I like Royce White a lot, and not just because of that gnarly neckbeard he’s got that easily eclipses the scruff and scraggle that will cover the rest of the Rockets’ league-youngest locker room. No, I like him because he’s one of those guys, those “future of the NBA guys”, the ones with the skill sets that seem to have no real limitation (but almsot invariably involve a big man with the ability to pass/dribble/both), the ones that teams waste first-round picks on to take a stab at being the one organization that can fix him and render him less “the next big thing” and more “the thing”. When I look at this new Rockets team, and my God, since the last time I wrote an article is this a new team, I see a litany of paradigm-shifters and positional-revolutionaries, from Motiejūnas’ aggressive Dirkness to Jones’ wiry rebounding prowess. What anyone else looking on sees,though, is a damn mess, and that’s perfectly fine because if there were ever a time in this league to batten down the hatches and pretend to exist in one’s own summer league for a year or two, this might be that moment.

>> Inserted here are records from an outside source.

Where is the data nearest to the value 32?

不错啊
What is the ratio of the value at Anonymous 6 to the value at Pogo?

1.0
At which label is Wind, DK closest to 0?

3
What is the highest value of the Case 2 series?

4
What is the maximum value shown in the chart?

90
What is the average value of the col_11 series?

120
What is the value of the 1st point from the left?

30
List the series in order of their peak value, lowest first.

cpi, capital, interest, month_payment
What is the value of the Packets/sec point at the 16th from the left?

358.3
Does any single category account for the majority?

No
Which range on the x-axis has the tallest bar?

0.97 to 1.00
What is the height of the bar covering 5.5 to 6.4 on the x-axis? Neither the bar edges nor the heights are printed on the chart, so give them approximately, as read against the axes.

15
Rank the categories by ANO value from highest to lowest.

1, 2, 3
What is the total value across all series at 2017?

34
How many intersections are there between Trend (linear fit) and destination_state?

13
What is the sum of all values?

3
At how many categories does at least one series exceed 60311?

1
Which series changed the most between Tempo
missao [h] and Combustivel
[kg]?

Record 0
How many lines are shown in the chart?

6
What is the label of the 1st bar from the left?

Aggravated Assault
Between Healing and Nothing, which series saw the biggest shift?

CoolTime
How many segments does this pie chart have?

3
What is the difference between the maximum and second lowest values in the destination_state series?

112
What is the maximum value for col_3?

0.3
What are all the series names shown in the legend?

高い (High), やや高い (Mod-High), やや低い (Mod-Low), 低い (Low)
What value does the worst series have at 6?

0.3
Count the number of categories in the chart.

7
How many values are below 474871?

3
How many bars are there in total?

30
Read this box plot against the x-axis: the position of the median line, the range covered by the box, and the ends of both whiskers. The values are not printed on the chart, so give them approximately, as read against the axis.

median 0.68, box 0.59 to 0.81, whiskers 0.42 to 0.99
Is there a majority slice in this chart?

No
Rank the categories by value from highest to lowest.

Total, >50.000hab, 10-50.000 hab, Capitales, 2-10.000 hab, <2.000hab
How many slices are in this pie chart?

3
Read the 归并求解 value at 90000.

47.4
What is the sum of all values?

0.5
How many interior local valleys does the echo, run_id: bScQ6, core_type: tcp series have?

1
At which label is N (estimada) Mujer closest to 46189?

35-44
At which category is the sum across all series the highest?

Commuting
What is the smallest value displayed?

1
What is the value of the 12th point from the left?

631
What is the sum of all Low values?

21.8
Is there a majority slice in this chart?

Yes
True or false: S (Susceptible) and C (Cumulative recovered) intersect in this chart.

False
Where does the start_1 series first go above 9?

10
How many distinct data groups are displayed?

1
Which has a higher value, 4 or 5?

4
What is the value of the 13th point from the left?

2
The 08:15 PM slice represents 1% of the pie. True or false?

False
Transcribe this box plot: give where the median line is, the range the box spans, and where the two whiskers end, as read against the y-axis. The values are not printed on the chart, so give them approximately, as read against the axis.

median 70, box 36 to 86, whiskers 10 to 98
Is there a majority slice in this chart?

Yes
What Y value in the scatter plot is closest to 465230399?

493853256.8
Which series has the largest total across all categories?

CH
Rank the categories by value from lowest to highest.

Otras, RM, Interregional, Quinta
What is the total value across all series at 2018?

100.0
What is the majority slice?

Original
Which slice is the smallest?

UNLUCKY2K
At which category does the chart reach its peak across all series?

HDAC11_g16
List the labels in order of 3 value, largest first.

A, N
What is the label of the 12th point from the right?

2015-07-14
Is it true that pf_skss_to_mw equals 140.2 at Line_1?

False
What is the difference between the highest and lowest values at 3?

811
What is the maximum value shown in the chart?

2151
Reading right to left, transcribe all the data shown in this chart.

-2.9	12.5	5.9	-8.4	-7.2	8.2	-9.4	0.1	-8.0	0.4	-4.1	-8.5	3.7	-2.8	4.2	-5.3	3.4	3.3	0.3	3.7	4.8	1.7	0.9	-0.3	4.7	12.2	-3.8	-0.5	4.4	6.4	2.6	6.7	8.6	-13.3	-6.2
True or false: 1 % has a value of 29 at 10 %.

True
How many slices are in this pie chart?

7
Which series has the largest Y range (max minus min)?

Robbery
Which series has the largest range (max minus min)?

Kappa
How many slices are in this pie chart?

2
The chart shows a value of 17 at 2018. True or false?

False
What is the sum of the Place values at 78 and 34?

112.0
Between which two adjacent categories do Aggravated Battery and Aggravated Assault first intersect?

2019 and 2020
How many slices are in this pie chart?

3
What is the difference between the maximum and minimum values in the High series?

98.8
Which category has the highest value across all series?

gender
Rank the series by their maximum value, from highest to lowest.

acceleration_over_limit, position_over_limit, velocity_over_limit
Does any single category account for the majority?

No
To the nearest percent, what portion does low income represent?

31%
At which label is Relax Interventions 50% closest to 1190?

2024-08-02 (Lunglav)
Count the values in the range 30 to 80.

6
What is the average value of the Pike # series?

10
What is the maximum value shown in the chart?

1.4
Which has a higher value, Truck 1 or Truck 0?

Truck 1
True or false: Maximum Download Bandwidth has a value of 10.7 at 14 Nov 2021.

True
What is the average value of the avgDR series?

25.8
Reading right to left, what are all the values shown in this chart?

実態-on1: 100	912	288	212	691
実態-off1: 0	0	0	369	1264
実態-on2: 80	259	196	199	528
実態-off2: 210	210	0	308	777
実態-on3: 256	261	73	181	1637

This summer, the team that just represented the Western Conference in the NBA Finals drafted a player that just a year previous had been pegged by most draft boards as a top 10 prospect, this player perhaps providing crucial backup at a pair of positions at which this team seemed woefully outmatched in said Finals. And the team that outdueled them, the reigning champion Miami Heat? A pair of the league’s best three-point shooters in all of its history, theirs for a paltry sum. And the twisted part of all of this? Those moves don’t even hint at the kind of league-altering world destruction that Mitch Kupchak hath wrought on this offseason, somehow transferring discussions about the Lakers from “Can they put one more run together?” to “Well, maybe Dwight Howard’s back is still messed up or somet… oh, who the hell are we kidding?”. Add in the upgrades in Brooklyn, Indiana and Denver and the sustained threats in San Antonio, Memphis and the other side of LA, and this upcoming season’s sure looking like an attractive one for the full rebuild.
A fanbase promised Chris Paul, Carmelo Anthony, Pau Gasol and Howard cannot be mollified with Jeremy Lin and platitudes about building a title contender organically, but even the frothiest-mouthed Rockets diehard has to see the writing on the wall for the next couple of years. Whichever Team USA member’s team dominates the league over the next few years, we can all be rest assured that the ketchup and mustard, Howard-or-not, would not have been privy to this title hunt. This simply isn’t an easy fact to swallow, but the faster we do, the more likely it is that this rebuilding process actually produces a foundation for future success. And until then, we can all just chill and watch the arms race.